[DATASET RECORDS]

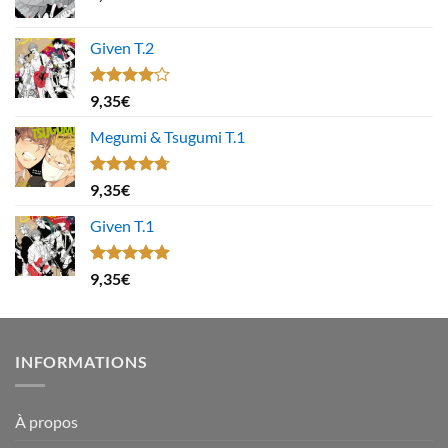
Given T.2
Note
9,35
€
4.00
sur
5
Megumi & Tsugumi T.1
Note
4.67
9,35
€
sur 5
Given T.1
Note
5.00
9,35
€
sur 5
INFORMATIONS
À propos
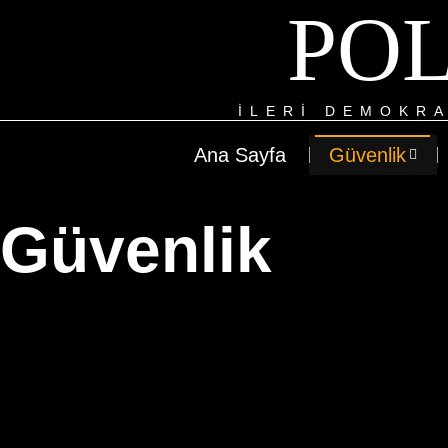
POL
ILERI DEMOKRA
Ana Sayfa
Güvenlik
Güvenlik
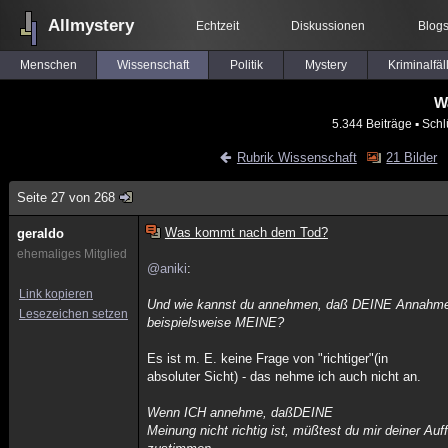
Allmystery
Echtzeit
Diskussionen
Blog
Menschen
Wissenschaft
Politik
Mystery
Kriminalfäl
W
5.344 Beiträge
▪ Schl
Rubrik Wissenschaft
21 Bilder
Seite 27 von 268
Was kommt nach dem Tod?
geraldo
ehemaliges Mitglied
@aniki
:
Link kopieren
Und wie kannst du annehmen, daß DEINE Annahme r
Lesezeichen setzen
beispielsweise MEINE?
Es ist m. E. keine Frage von "richtiger"(in
absoluter Sicht) - das nehme ich auch nicht an.
Wenn ICH annehme, daßDEINE
Meinung nicht richtig ist, müßtest du mir deiner A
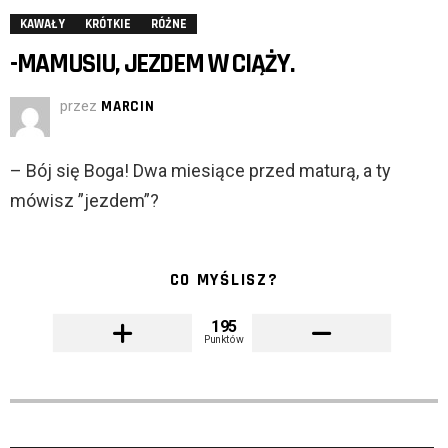
KAWAŁY
KRÓTKIE
RÓŻNE
-MAMUSIU, JEZDEM W CIĄŻY.
przez
MARCIN
– Bój się Boga! Dwa miesiące przed maturą, a ty
mówisz ”jezdem”?
CO MYŚLISZ?
195
Punktów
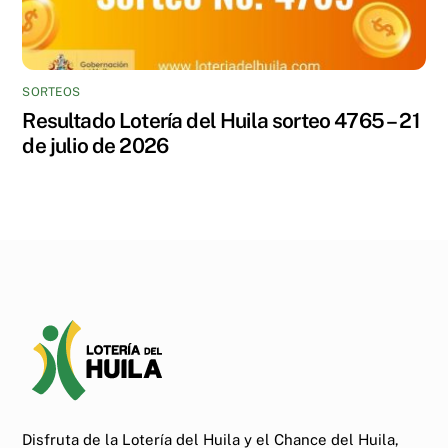
SORTEOS
Resultado Lotería del Huila sorteo 4765 – 21
de julio de 2026
Disfruta de la Lotería del Huila y el Chance del Huila,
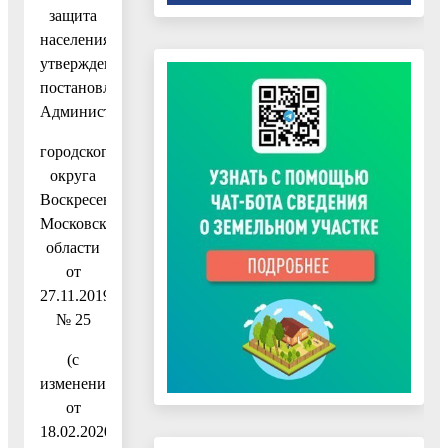
защита
населения»,
утвержденную
постановлением
Администрации
городского
округа
Воскресенск
Московской
области
от
27.11.2019
№ 25
(с
изменениями
от
18.02.2020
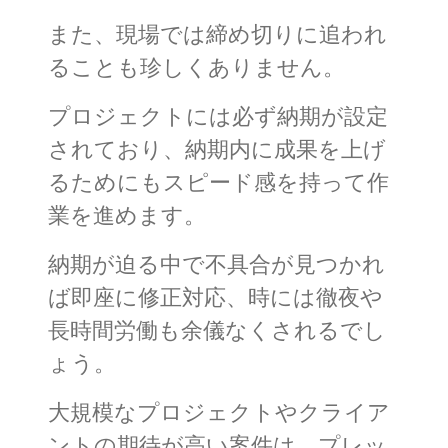
また、現場では締め切りに追われ
ることも珍しくありません。
プロジェクトには必ず納期が設定
されており、納期内に成果を上げ
るためにもスピード感を持って作
業を進めます。
納期が迫る中で不具合が見つかれ
ば即座に修正対応、時には徹夜や
長時間労働も余儀なくされるでし
ょう。
大規模なプロジェクトやクライア
ントの期待が高い案件は、プレッ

[/DATASET RECORDS]

Repeat the text of every entry above, replacing "Note" with "Score" and leaving everything else unchanged. Omit the pictures.

* **RESULT**:
Given T.2
Score
9,35
€
4.00
sur
5
Megumi & Tsugumi T.1
Score
4.67
9,35
€
sur 5
Given T.1
Score
5.00
9,35
€
sur 5
INFORMATIONS
À propos
POL
ILERI DEMOKRA
Ana Sayfa
Güvenlik
Güvenlik
Allmystery
Echtzeit
Diskussionen
Blog
Menschen
Wissenschaft
Politik
Mystery
Kriminalfäl
W
5.344 Beiträge
▪ Schl
Rubrik Wissenschaft
21 Bilder
Seite 27 von 268
Was kommt nach dem Tod?
geraldo
ehemaliges Mitglied
@aniki
:
Link kopieren
Und wie kannst du annehmen, daß DEINE Annahme r
Lesezeichen setzen
beispielsweise MEINE?
Es ist m. E. keine Frage von "richtiger"(in
absoluter Sicht) - das nehme ich auch nicht an.
Wenn ICH annehme, daßDEINE
Meinung nicht richtig ist, müßtest du mir deiner A
KAWAŁY
KRÓTKIE
RÓŻNE
-MAMUSIU, JEZDEM W CIĄŻY.
przez
MARCIN
– Bój się Boga! Dwa miesiące przed maturą, a ty
mówisz ”jezdem”?
CO MYŚLISZ?
195
Punktów
SORTEOS
Resultado Lotería del Huila sorteo 4765 – 21
de julio de 2026
Disfruta de la Lotería del Huila y el Chance del Huila,
защита
населения»,
утвержденную
постановлением
Администрации
городского
округа
Воскресенск
Московской
области
от
27.11.2019
№ 25
(с
изменениями
от
18.02.2020
また、現場では締め切りに追われ
ることも珍しくありません。
プロジェクトには必ず納期が設定
されており、納期内に成果を上げ
るためにもスピード感を持って作
業を進めます。
納期が迫る中で不具合が見つかれ
ば即座に修正対応、時には徹夜や
長時間労働も余儀なくされるでし
ょう。
大規模なプロジェクトやクライア
ントの期待が高い案件は、プレッ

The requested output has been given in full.